Юрий был согласен на все. Работать с самим Мирицким! Да еще над проблемой, о которой и заикаться нельзя! Это тебе не студенческий кружок, хотя и от него, надо признаться, польза немалая.

— А вот и мой дом, — сказал профессор. — Видите три горящих окна на третьем этаже? Значит, все в сборе, и, как всегда, наводят порядок в моем кабинете. Зайдем! Чайку с морозцу — прелесть!

К такому стремительному развитию событий Кондрахин был попросту не готов и отрицательно помотал головой. К тому же в общежитии его ждала Марина. Весьма веская причина, чтобы откланяться.

— Ну-с, не смею настаивать, — приподнял каракулевую шапку Мирицкий. — Жду Вас после праздников, скажем, третьего числа. Устроит? Часиков в семь вечера.

Не знал, не чувствовал тогда Юрий, что с этой вечерней прогулки перевернется все его мировоззрение, да что там мировоззрение — вся судьба.

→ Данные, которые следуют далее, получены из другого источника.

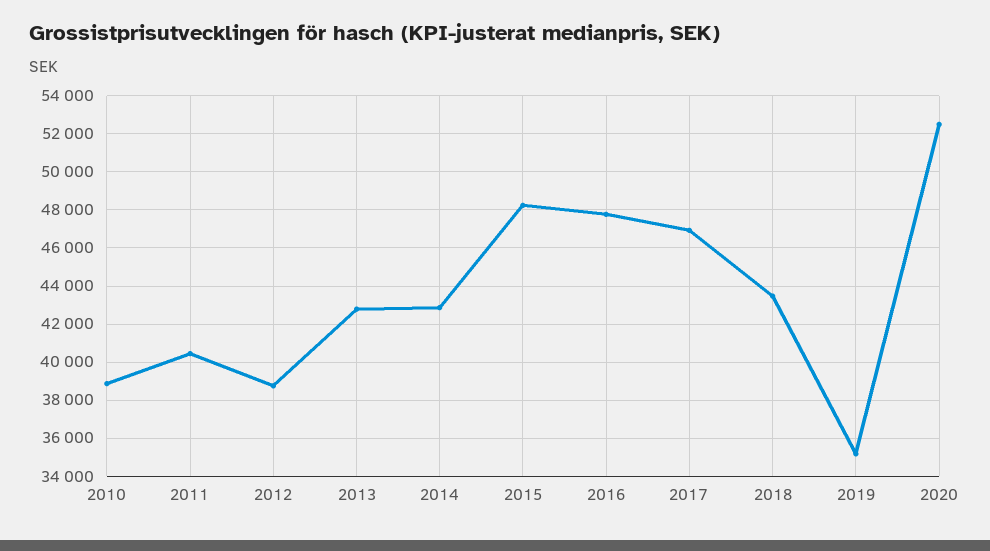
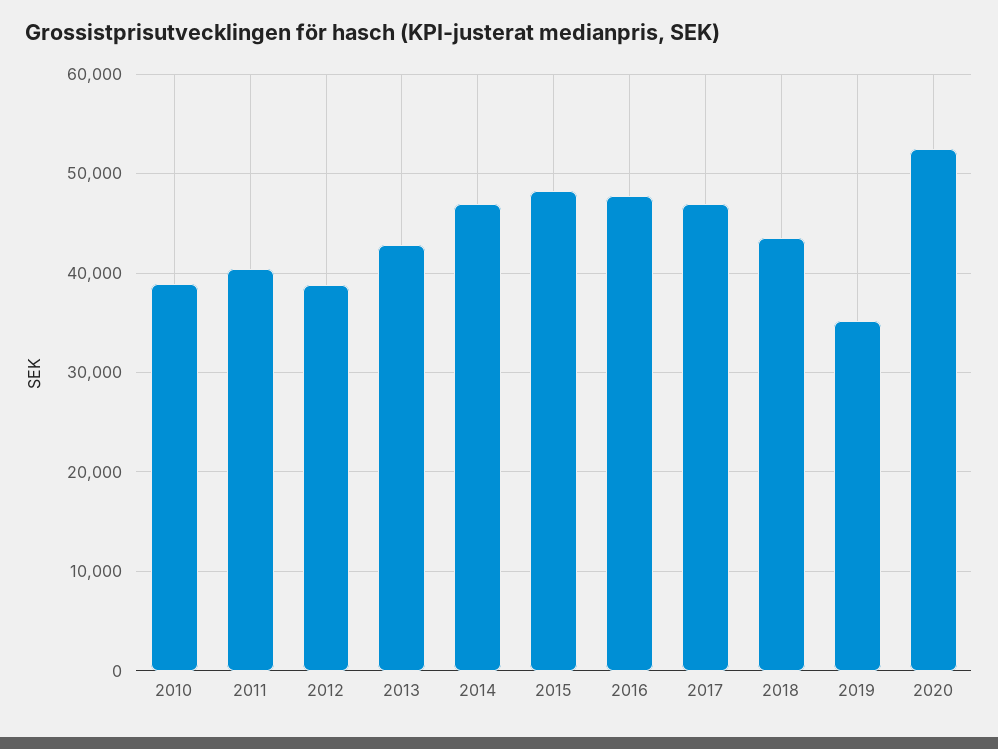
2014: 43000 -> 47000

Первый визит к Мирицкому поразил Юрия. Впервые он видел столько книг в частной квартире. Книги в шкафах, на стеллажах и отдельных подвесных полках. Книги на кухне, где супруга профессора настояла на ужине, и даже на пианино. Но еще больше библиотеки потряс Кондрахина разговор, состоявшийся в кабинете профессора.

— Нам предстоит заниматься загадочными, с точки зрения современной науки, явлениями, связанными с функционированием нашей нервной системы, — объявил Мирицкий за чашкой ароматного кофе. — Такими, как способность передавать мысли на расстояние, управление предметами одной лишь силой воли и так далее. Наука об этом получила название парапсихологии.